Analisis Perbedaan Stressor dan Perilaku Kerja Antara Karyawan Bagian Penjahitan dan Karyawan Bagian Pengepakan, Studi Pada PT. Mataram Unggul Garment
WINDARINI, ENI (Adv.: Edi Prasetyo Nugroho, Drs., M.B.A.), Edi Prasetyo Nugroho, Drs., M.B.A.
Penelitian ini dimaksudkan untuk mengetahui perbedaan stressor dan perilaku kerja antara karyawan bagian penjahitan dan karyawan bagian pengepakan, studi pada PT.Mataram Tunggal Garment.
Pengumpulan data dilaksanakan dengan menyebarkan kuesioner sebanyak 90 sampel. Metode pemilihan sampel dalam penelitian ini adalah nonprobability sampling dan tekniknya menggunakan convenience sampling. Sampel yang digunakan dalam penelitian ini yaitu 45 karyawan bagian penjahitan dan 45 karyawan bagian pengepakan PT.Mataram Tunggal Garment.
Alat analisis dalam penelitian ini meliputi uji validitas, uji reliabilitas, keduanya untuk menganalisis item pertanyaan dalam kuesioner. Sedangkan untuk menguji hipotesis dalam penelitian ini yaitu menggunakan uji t (independent t-test), uji korelasi berganda, dan uji regresi berganda.
Hasil analisis penelitian menunjukkan bahwa terdapat perbedaan stressor dan terdapat perbedaan perilaku kerja antara karyawan bagian penjahitan dan karyawan bagian pengepakan. Hasil olah data untuk hipotesis ketiga menunjukkan bahwa tidak terdapat hubungan antara penyebab stres kerja dengan perilaku kerja baik pada karyawan bagian penjahitan dan karyawan bagian pengepakan.

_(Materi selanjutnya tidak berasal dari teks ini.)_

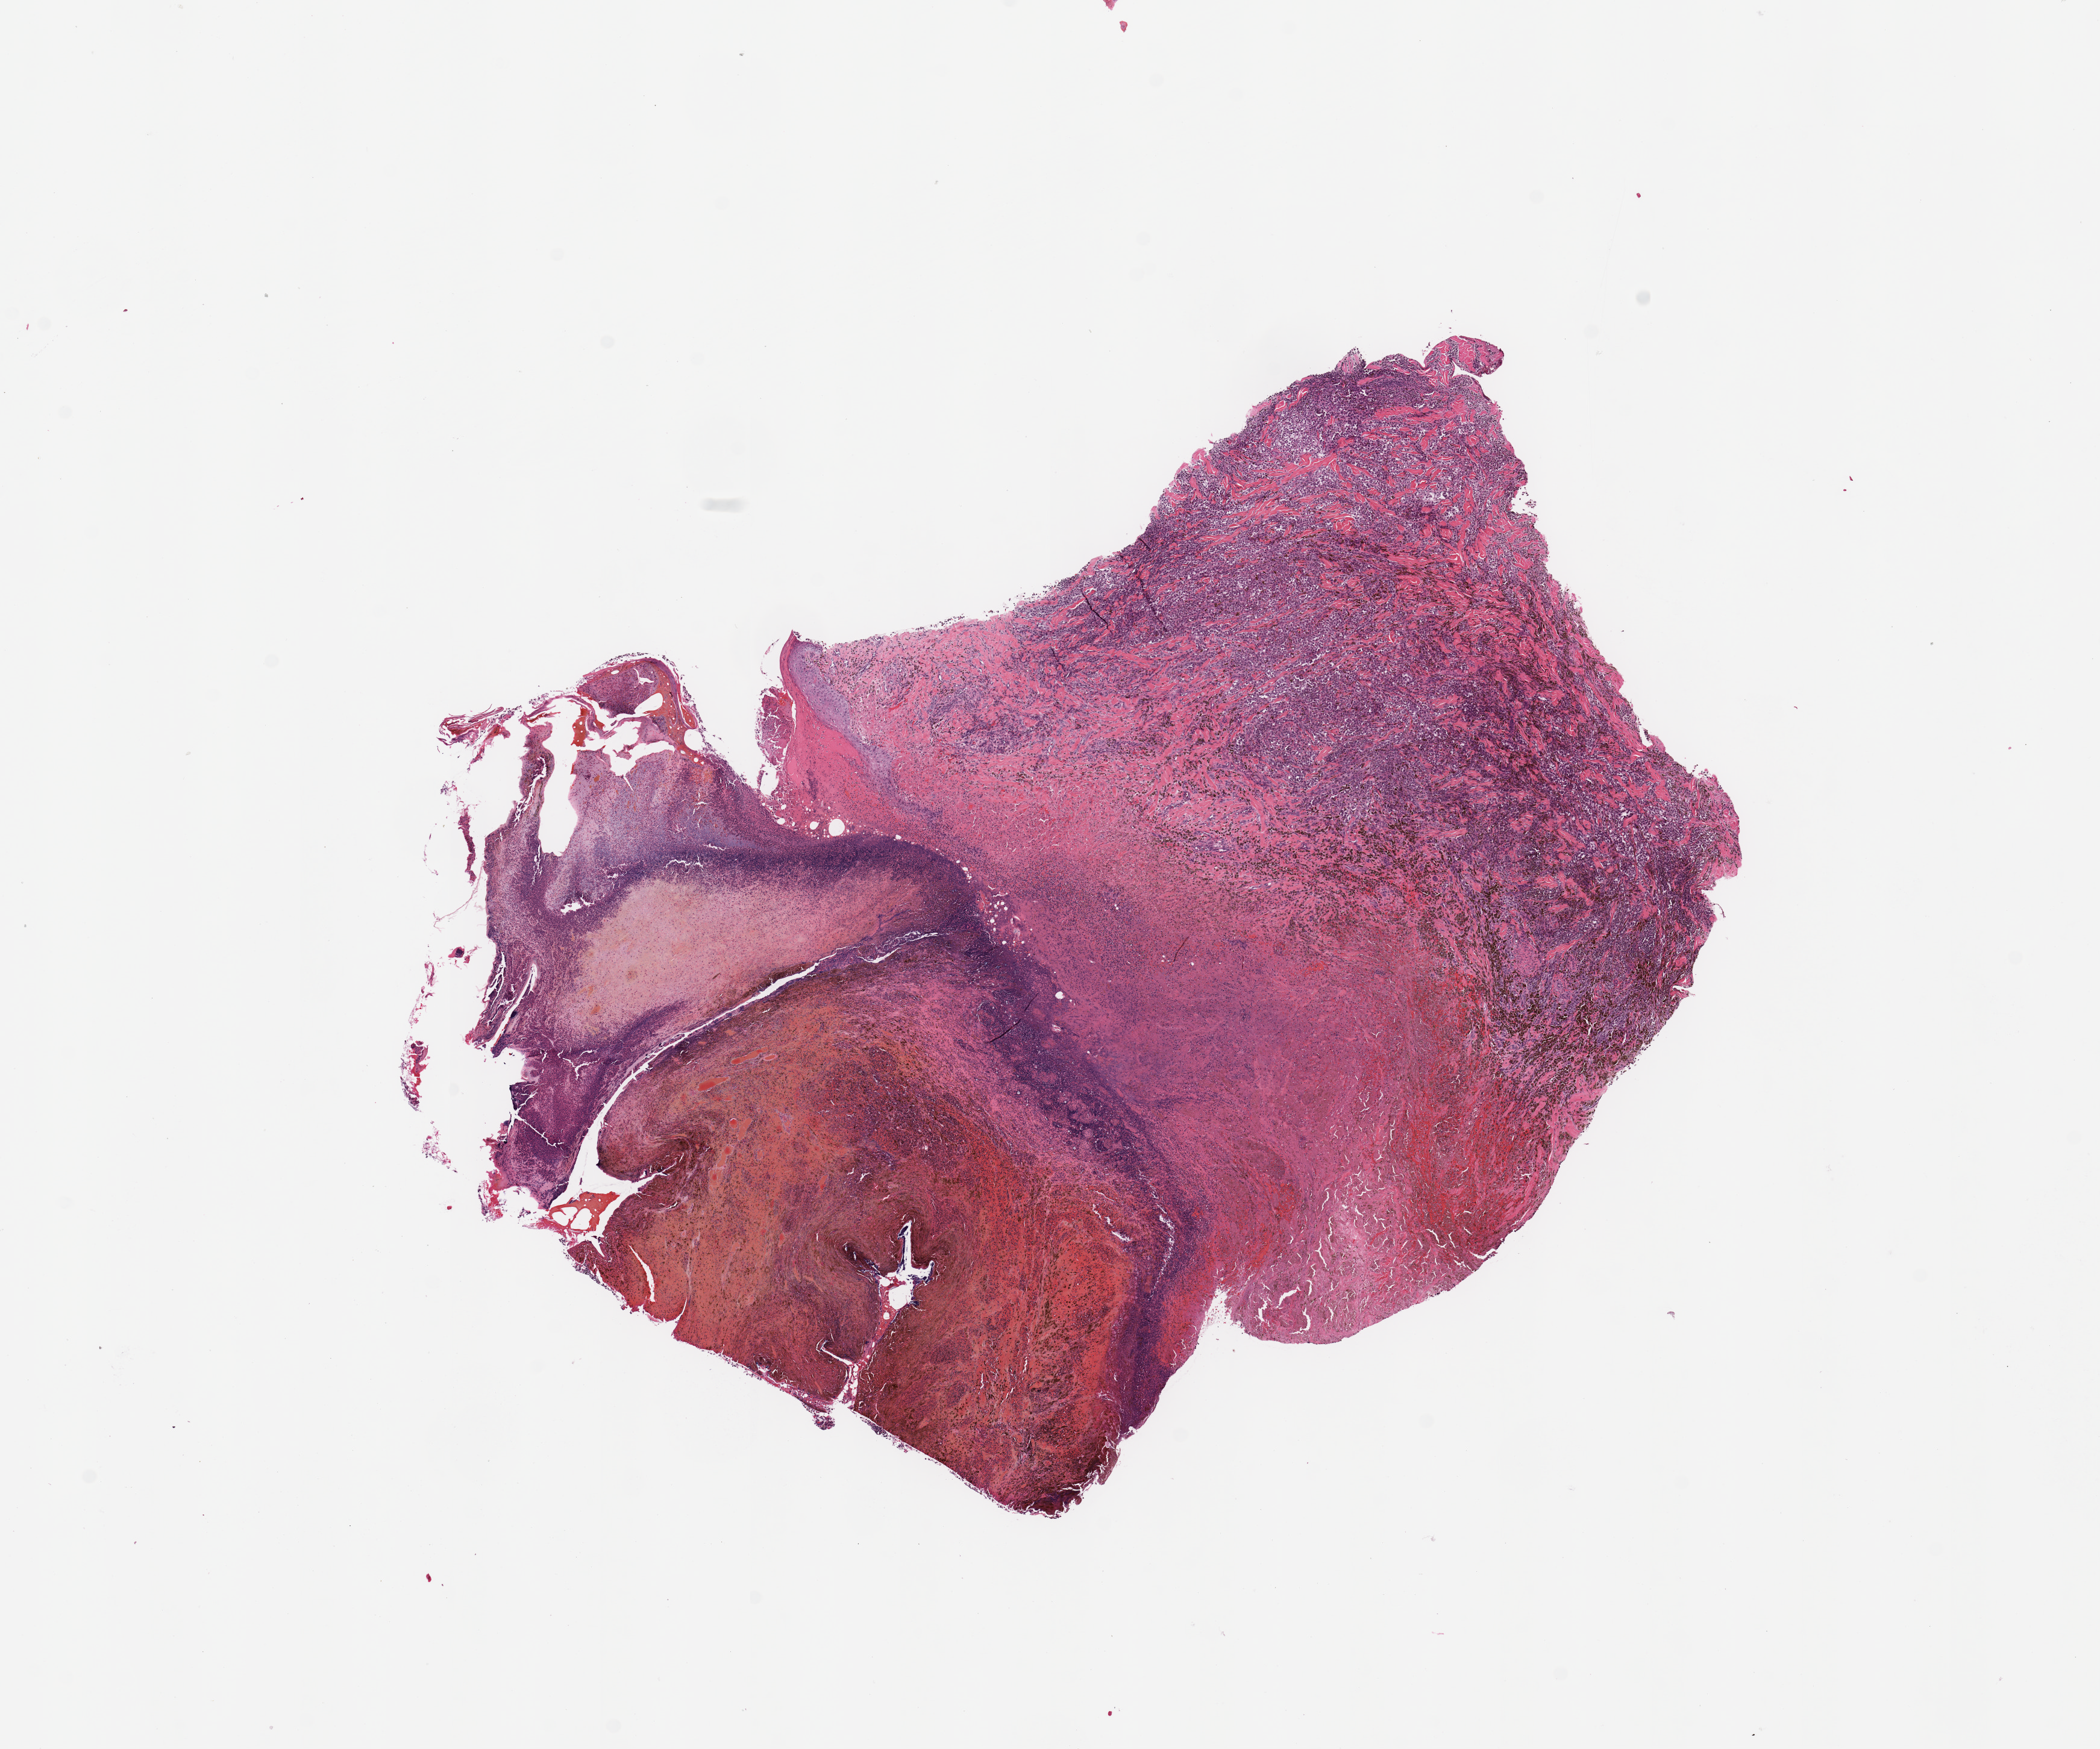
Hematoxylin and eosin (H&E) stained whole-slide image — a low-resolution overview of the entire scanned area, about 13.8 x 11.5 mm (slide scanned at 20x); melanoma tumour tissue; sampled site not recorded. Female, 69 y/o.
* diagnosis: Malignant melanoma, NOS
* primary tumour site (as recorded): trunk
* AJCC pathologic stage: IIIB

Selain itu, hasil analisis untuk hipotesis keempat dalam penelitian ini menunjukkan bahwa terdapat pengaruh stressor terhadap perilaku kerja baik pada karyawan bagian penjahitan maupun pada karyawan bagian pengepakan akan tetapi hasilnya tidak signifikan.
The research is aimed at identifying the difference in stressor and working behavior among the employee in the sewing division and those in the packing division. The study was conducted in PT.Mataram Tunggal Garment.
The data collecting was conducted by distributing the quesionnaires to 90 sample. nonprobability sampling was adopted in the sample selection method, while the technique was convenience sampling. The sample involved 45 employees in the sewing division and 45 employees in the packing division of PT.Mataram Tunggal Garment.
The analysis tools adopted in this research included validity and reliability tests, both of which analyzed the items of the questionnaire. While testing the hypothesis, the researcher adopted the t-test (independent t-test), multiple correlation test and multiple regression test.
The result indicated that there had been difference in the stressor and working behavior between the employees in the sewing division and those in the packing division. The data analysis for the third hypotesis indicated that there was no relation between the working stress cause and the working behavior between the employees in the sewing and packing divisions. In addition, the analysis for the fourth hypotesis in the research indicated that there had been the stressor effect on the working behavior in both employees in the sewing division and packing division, although the result is insignificant
Kata Kunci : perilaku kerja, Stressor, working behavior.